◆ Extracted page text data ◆

* * * * * * *

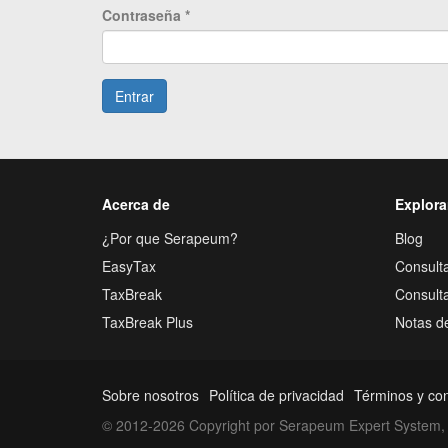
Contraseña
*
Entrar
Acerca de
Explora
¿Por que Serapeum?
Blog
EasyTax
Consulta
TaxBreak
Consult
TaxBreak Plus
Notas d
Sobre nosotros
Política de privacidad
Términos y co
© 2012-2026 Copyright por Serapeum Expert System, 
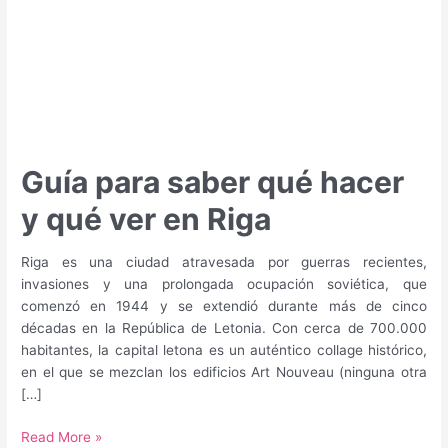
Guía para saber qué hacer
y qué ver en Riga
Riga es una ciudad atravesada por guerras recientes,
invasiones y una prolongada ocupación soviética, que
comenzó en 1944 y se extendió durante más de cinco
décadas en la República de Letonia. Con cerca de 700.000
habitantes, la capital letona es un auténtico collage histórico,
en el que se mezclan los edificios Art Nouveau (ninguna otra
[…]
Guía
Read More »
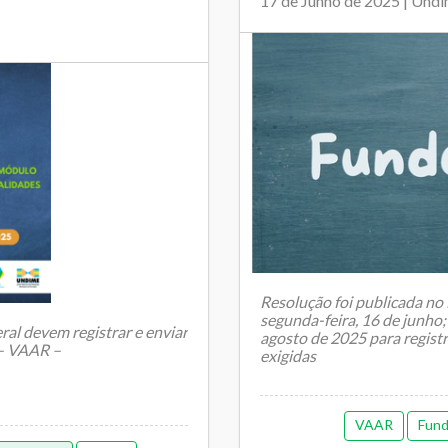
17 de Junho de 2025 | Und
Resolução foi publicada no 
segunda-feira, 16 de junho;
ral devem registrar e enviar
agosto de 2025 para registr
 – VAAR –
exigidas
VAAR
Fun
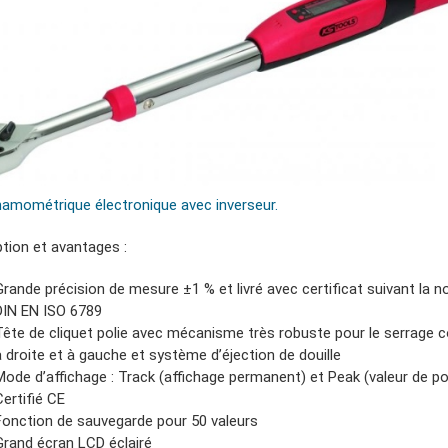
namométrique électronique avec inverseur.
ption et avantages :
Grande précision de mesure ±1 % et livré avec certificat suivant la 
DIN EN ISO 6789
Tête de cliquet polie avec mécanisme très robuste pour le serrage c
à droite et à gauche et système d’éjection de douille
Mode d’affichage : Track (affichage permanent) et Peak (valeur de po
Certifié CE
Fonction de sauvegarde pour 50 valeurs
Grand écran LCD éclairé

* * * * * * *

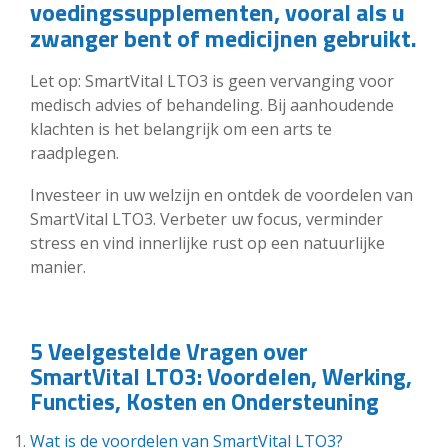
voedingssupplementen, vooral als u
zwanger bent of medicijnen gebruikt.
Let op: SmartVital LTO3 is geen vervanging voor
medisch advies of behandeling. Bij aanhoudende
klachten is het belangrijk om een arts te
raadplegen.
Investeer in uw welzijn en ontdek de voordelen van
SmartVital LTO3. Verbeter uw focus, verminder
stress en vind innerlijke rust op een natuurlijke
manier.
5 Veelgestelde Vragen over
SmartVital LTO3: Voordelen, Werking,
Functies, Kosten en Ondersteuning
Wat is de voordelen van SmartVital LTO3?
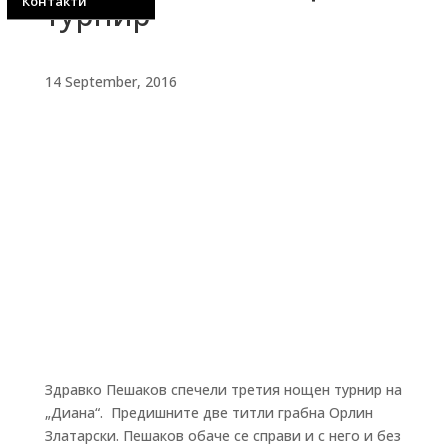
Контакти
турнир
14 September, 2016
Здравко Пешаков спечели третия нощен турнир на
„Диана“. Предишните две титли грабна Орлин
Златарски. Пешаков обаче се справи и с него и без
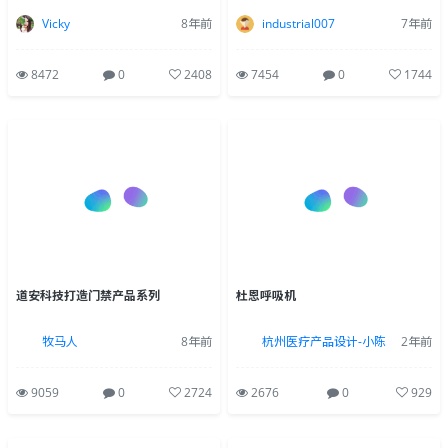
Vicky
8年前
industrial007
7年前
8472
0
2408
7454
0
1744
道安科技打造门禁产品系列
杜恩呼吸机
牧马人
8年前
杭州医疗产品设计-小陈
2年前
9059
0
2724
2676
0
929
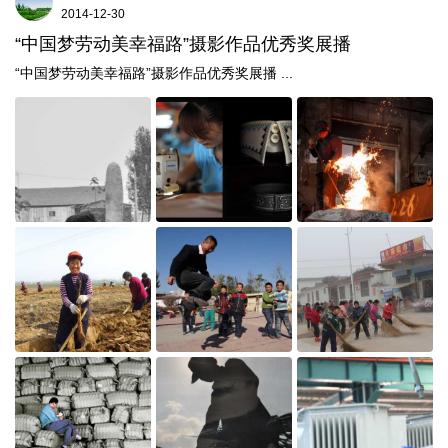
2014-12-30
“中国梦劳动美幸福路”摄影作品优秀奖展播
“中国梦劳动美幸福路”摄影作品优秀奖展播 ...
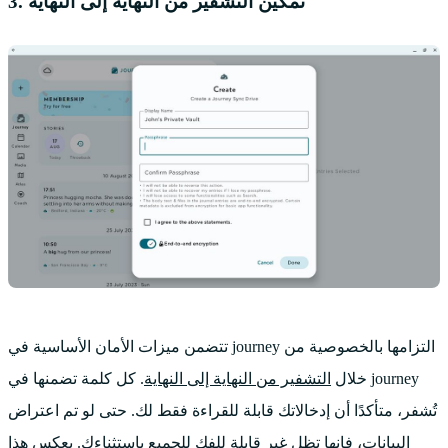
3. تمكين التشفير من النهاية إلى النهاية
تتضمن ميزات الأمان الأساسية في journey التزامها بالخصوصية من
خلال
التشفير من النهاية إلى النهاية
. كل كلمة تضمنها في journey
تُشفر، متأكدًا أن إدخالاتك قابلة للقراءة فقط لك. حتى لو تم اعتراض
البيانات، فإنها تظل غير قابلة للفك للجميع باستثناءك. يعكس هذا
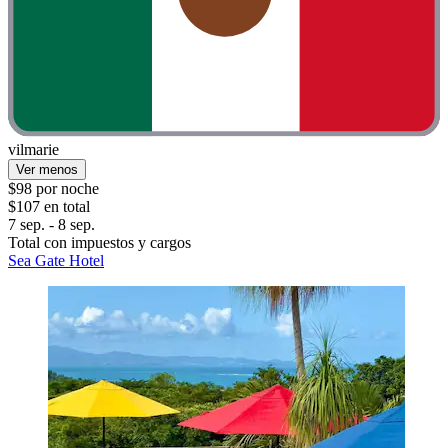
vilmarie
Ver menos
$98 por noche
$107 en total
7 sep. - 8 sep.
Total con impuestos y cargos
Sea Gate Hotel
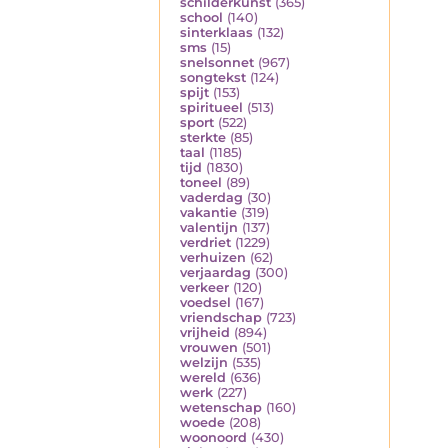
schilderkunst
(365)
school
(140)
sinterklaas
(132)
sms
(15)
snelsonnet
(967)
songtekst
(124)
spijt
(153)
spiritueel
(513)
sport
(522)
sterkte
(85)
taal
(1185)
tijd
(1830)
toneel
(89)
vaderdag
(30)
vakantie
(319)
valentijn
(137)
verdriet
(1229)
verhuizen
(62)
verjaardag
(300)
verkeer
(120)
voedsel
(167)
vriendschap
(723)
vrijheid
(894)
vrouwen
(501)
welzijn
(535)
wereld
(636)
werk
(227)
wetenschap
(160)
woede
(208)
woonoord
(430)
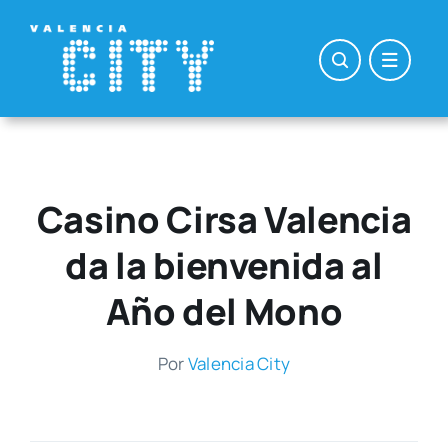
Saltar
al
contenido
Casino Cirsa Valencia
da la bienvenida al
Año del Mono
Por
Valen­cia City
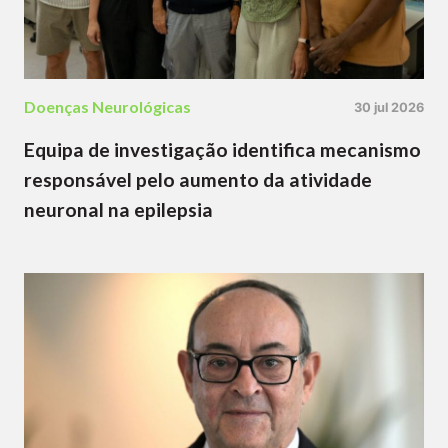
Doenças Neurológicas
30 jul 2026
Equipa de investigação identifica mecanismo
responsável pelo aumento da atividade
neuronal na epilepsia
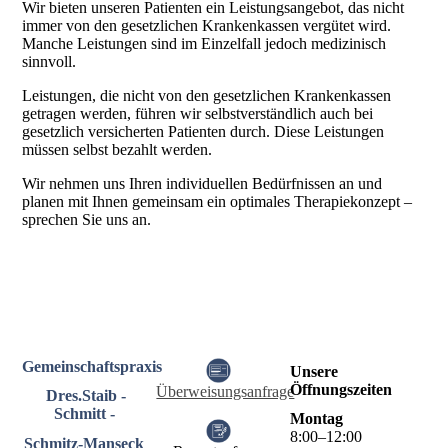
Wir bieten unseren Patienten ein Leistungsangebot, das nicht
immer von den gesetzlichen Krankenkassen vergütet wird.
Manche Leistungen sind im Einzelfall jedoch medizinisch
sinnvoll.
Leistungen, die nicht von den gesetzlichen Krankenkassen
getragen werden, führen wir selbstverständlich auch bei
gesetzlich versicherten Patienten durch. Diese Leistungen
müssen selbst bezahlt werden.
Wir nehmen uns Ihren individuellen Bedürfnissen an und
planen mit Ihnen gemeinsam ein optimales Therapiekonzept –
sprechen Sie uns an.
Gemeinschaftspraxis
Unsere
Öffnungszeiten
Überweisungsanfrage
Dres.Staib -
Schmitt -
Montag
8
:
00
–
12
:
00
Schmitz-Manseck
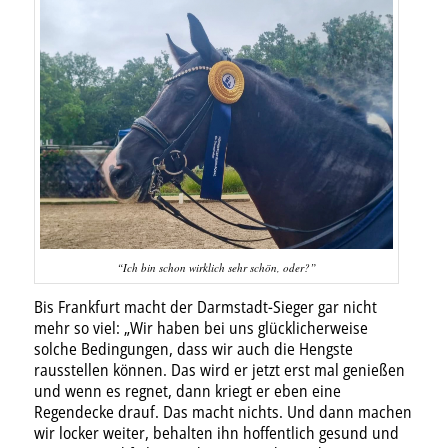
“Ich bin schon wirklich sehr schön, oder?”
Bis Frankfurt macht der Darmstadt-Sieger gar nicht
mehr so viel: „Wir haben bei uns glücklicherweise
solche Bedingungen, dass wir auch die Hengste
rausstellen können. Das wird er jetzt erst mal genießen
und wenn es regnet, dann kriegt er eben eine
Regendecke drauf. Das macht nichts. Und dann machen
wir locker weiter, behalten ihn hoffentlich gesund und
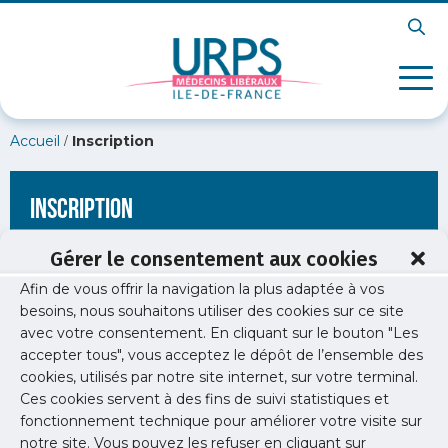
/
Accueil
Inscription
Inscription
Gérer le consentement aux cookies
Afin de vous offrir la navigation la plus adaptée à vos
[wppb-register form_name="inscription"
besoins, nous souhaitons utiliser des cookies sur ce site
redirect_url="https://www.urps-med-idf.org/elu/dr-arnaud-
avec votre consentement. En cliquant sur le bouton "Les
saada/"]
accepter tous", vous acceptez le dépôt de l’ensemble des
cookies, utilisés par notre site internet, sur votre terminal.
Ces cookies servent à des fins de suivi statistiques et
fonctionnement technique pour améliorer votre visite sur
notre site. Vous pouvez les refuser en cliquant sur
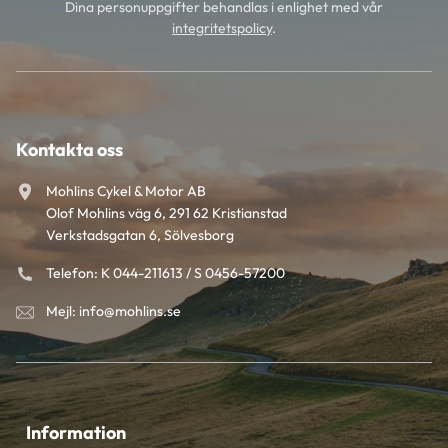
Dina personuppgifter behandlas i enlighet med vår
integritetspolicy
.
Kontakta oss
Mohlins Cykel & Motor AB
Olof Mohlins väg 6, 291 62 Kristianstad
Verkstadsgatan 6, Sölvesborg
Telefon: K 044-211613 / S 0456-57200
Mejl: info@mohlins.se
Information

* * * * * * *

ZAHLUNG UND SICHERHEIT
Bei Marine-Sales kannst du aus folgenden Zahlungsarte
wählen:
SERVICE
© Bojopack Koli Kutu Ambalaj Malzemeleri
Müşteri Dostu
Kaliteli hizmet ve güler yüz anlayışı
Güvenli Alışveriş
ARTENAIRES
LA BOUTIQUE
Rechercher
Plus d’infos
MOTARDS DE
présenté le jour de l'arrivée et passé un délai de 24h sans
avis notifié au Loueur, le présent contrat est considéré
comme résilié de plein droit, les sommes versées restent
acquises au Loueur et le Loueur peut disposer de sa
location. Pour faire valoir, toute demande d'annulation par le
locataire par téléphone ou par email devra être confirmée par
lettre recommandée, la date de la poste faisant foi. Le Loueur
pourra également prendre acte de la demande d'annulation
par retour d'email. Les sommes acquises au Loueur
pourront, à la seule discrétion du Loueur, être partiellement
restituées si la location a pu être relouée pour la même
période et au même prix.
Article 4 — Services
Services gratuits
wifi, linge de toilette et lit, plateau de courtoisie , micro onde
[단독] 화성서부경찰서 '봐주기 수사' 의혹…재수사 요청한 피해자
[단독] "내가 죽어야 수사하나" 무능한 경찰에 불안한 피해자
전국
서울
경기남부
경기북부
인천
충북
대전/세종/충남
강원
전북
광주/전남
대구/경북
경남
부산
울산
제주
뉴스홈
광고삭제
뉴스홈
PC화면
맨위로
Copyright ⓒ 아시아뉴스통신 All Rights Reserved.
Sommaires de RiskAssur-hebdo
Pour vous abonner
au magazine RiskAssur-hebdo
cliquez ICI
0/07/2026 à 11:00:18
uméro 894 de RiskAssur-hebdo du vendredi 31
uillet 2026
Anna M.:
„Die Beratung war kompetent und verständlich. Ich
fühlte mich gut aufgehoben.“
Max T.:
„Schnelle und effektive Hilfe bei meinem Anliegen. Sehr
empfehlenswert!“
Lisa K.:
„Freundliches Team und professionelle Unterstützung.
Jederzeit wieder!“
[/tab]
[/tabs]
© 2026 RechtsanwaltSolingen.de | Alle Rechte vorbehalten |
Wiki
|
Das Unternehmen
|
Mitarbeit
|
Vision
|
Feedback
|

* * * * * * *

◆ Work to complete ◆
Please print the stretch of rows from the line containing "Guía para saber qué hacer" through the line containing "habitantes, la capital", copying each line as it appears.

◆ Response ◆
Guía para saber qué hacer
y qué ver en Riga
Riga es una ciudad atravesada por guerras recientes,
invasiones y una prolongada ocupación soviética, que
comenzó en 1944 y se extendió durante más de cinco
décadas en la República de Letonia. Con cerca de 700.000
habitantes, la capital letona es un auténtico collage histórico,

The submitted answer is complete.